<dependency>
<groupId>org.apache.flink</groupId>
<artifactId>flink-connector-kafka_2.11</artifactId>
<version>1.11.1</version>
</dependency>
FlinkKafkaConsumerBase:
所有Flink Kafka Consumer数据源的基类。这个类实现了所有Kafka版本的公共行为
open方法
@Override
public void open(Configuration configuration) throws Exception {
// determine the offset commit mode
//获取到offset的提交方式
this.offsetCommitMode = OffsetCommitModes.fromConfiguration(
getIsAutoCommitEnabled(),
enableCommitOnCheckpoints,
((StreamingRuntimeContext) getRuntimeContext()).isCheckpointingEnabled());
// create the partition discoverer
//创建分区发现器
this.partitionDiscoverer = createPartitionDiscoverer(
topicsDescriptor,
getRuntimeContext().getIndexOfThisSubtask(),
getRuntimeContext().getNumberOfParallelSubtasks());
//初始化kafkaConsumer对象
this.partitionDiscoverer.open();
subscribedPartitionsToStartOffsets = new HashMap<>();
//为每个SubTask分配消费的topic以及对应分区
final List<KafkaTopicPartition> allPartitions = partitionDiscoverer.discoverPartitions();
//判断是否从checkPoint中启动
if (restoredState != null) {
for (KafkaTopicPartition partition : allPartitions) {
//如果checkPoint中没有找到对应的这个分区 则默认从EARLIEST_OFFSET开始读取
if (!restoredState.containsKey(partition)) {
restoredState.put(partition, KafkaTopicPartitionStateSentinel.EARLIEST_OFFSET);
}
}
for (Map.Entry<KafkaTopicPartition, Long> restoredStateEntry : restoredState.entrySet()) {
// seed the partition discoverer with the union state while filtering out
// restored partitions that should not be subscribed by this subtask
//返回应该分配给此SubTask特定Kafka分区的索引
if (KafkaTopicPartitionAssigner.assign(
restoredStateEntry.getKey(), getRuntimeContext().getNumberOfParallelSubtasks())
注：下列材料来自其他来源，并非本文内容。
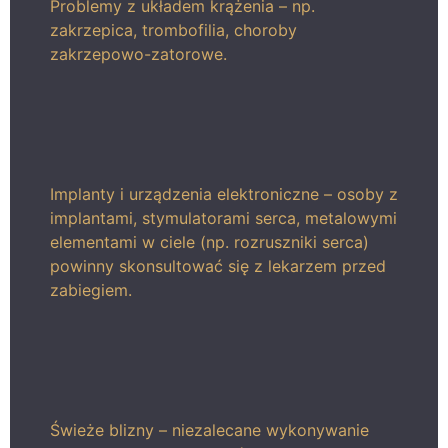
Problemy z układem krążenia – np.
zakrzepica, trombofilia, choroby
zakrzepowo-zatorowe.
Implanty i urządzenia elektroniczne – osoby z
implantami, stymulatorami serca, metalowymi
elementami w ciele (np. rozruszniki serca)
powinny skonsultować się z lekarzem przed
zabiegiem.
Świeże blizny – niezalecane wykonywanie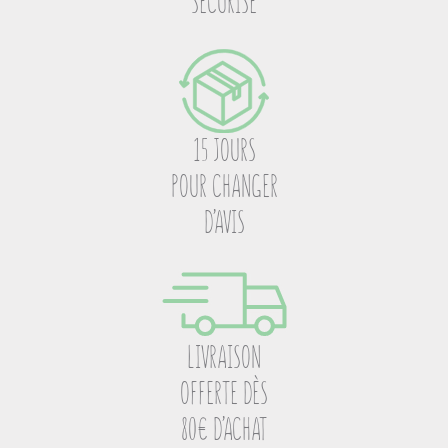
SÉCURISÉ
15 JOURS
POUR CHANGER
D’AVIS
LIVRAISON
OFFERTE DÈS
80€ D’ACHAT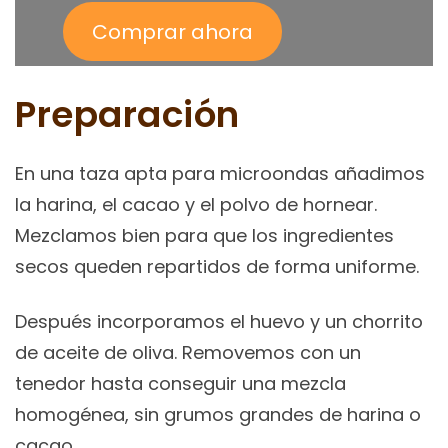
Comprar ahora
Preparación
En una taza apta para microondas añadimos
la harina, el cacao y el polvo de hornear.
Mezclamos bien para que los ingredientes
secos queden repartidos de forma uniforme.
Después incorporamos el huevo y un chorrito
de aceite de oliva. Removemos con un
tenedor hasta conseguir una mezcla
homogénea, sin grumos grandes de harina o
cacao.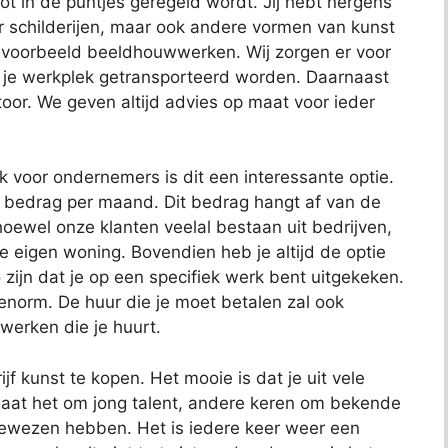
 tot in de puntjes geregeld wordt. Jij hebt nergens
or schilderijen, maar ook andere vormen van kunst
bijvoorbeeld beeldhouwwerken. Wij zorgen er voor
 je werkplek getransporteerd worden. Daarnaast
toor. We geven altijd advies op maat voor ieder
ok voor ondernemers is dit een interessante optie.
t bedrag per maand. Dit bedrag hangt af van de
oewel onze klanten veelal bestaan uit bedrijven,
je eigen woning. Bovendien heb je altijd de optie
 zijn dat je op een specifiek werk bent uitgekeken.
 enorm. De huur die je moet betalen zal ook
 werken die je huurt.
jf kunst te kopen. Het mooie is dat je uit vele
aat het om jong talent, andere keren om bekende
bewezen hebben. Het is iedere keer weer een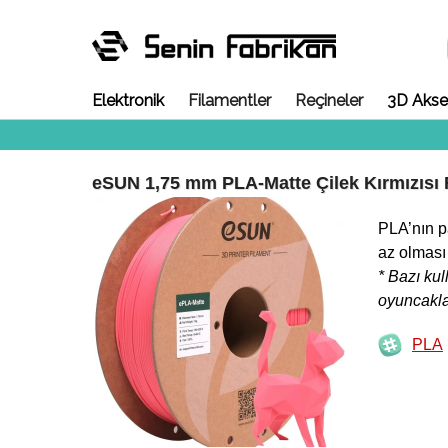
Elektronik
Filamentler
Reçineler
3D Akse
eSUN 1,75 mm PLA-Matte Çilek Kırmızısı 
PLA’nın p
az olması 
* Bazı kul
oyuncakl
PLA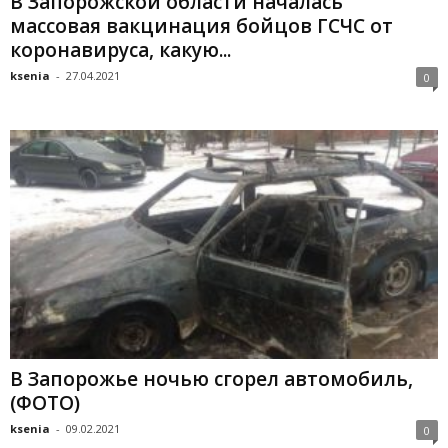
В Запорожской области началась
массовая вакцинация бойцов ГСЧС от
коронавируса, какую...
ksenia
-
27.04.2021
0
В Запорожье ночью сгорел автомобиль,
(ФОТО)
ksenia
-
09.02.2021
0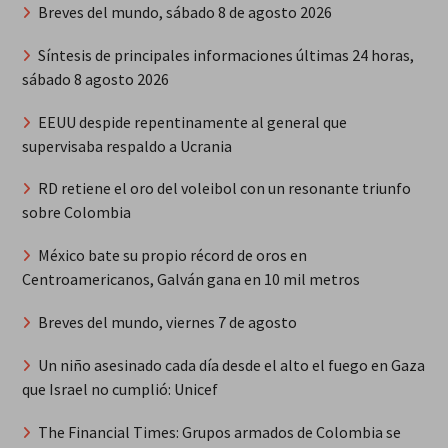
Breves del mundo, sábado 8 de agosto 2026
Síntesis de principales informaciones últimas 24 horas,
sábado 8 agosto 2026
EEUU despide repentinamente al general que
supervisaba respaldo a Ucrania
RD retiene el oro del voleibol con un resonante triunfo
sobre Colombia
México bate su propio récord de oros en
Centroamericanos, Galván gana en 10 mil metros
Breves del mundo, viernes 7 de agosto
Un niño asesinado cada día desde el alto el fuego en Gaza
que Israel no cumplió: Unicef
The Financial Times: Grupos armados de Colombia se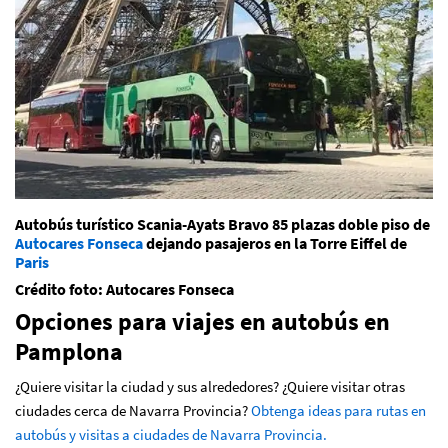
Autobús turístico Scania-Ayats Bravo 85 plazas doble piso de
Autocares Fonseca
dejando pasajeros en la Torre Eiffel de
Paris
Crédito foto: Autocares Fonseca
Opciones para viajes en autobús en
Pamplona
¿Quiere visitar la ciudad y sus alrededores? ¿Quiere visitar otras
ciudades cerca de Navarra Provincia?
Obtenga ideas para rutas en
autobús y visitas a ciudades de Navarra Provincia.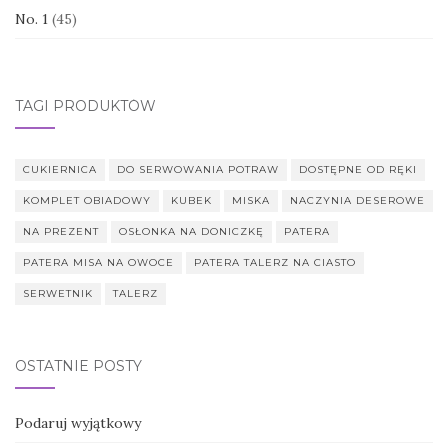
No. 1
(45)
TAGI PRODUKTÓW
CUKIERNICA
DO SERWOWANIA POTRAW
DOSTĘPNE OD RĘKI
KOMPLET OBIADOWY
KUBEK
MISKA
NACZYNIA DESEROWE
NA PREZENT
OSŁONKA NA DONICZKĘ
PATERA
PATERA MISA NA OWOCE
PATERA TALERZ NA CIASTO
SERWETNIK
TALERZ
OSTATNIE POSTY
Podaruj wyjątkowy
== getRuntimeContext().getIndexOfThisSubtask()){
// 将restoredState中保存的一组topic的partition和要开始读取的起始偏移量保存到subscribedPartitionsToStartOffsets
// 其中restoredStateEntry.getKey为某个Topic的摸个partition,restoredStateEntry.getValue为该partition的要开始读取的起始偏移量
subscribedPartitionsToStartOffsets.put(
restoredStateEntry.getKey(), restoredStateEntry.getValue());
}
}
//过滤掉topic名称不符合topicsDescriptor的topicPattern的分区
if (filterRestoredPartitionsWithCurrentTopicsDescriptor) {
subscribedPartitionsToStartOffsets.entrySet().removeIf(entry -> {
if (!topicsDescriptor.isMatchingTopic(entry.getKey().getTopic())) {
LOG.warn(
"{} is removed from subscribed partitions since it is no longer associated with topics descriptor of current execution.",
entry.getKey());
return true;
}
return false;
});
}
LOG.info("Consumer subtask {} will start reading {} partitions with offsets in restored state: {}",
getRuntimeContext().getIndexOfThisSubtask(), subscribedPartitionsToStartOffsets.size(), subscribedPartitionsToStartOffsets);
} else {
// use the partition discoverer to fetch the initial seed partitions,
// and set their initial offsets depending on the startup mode.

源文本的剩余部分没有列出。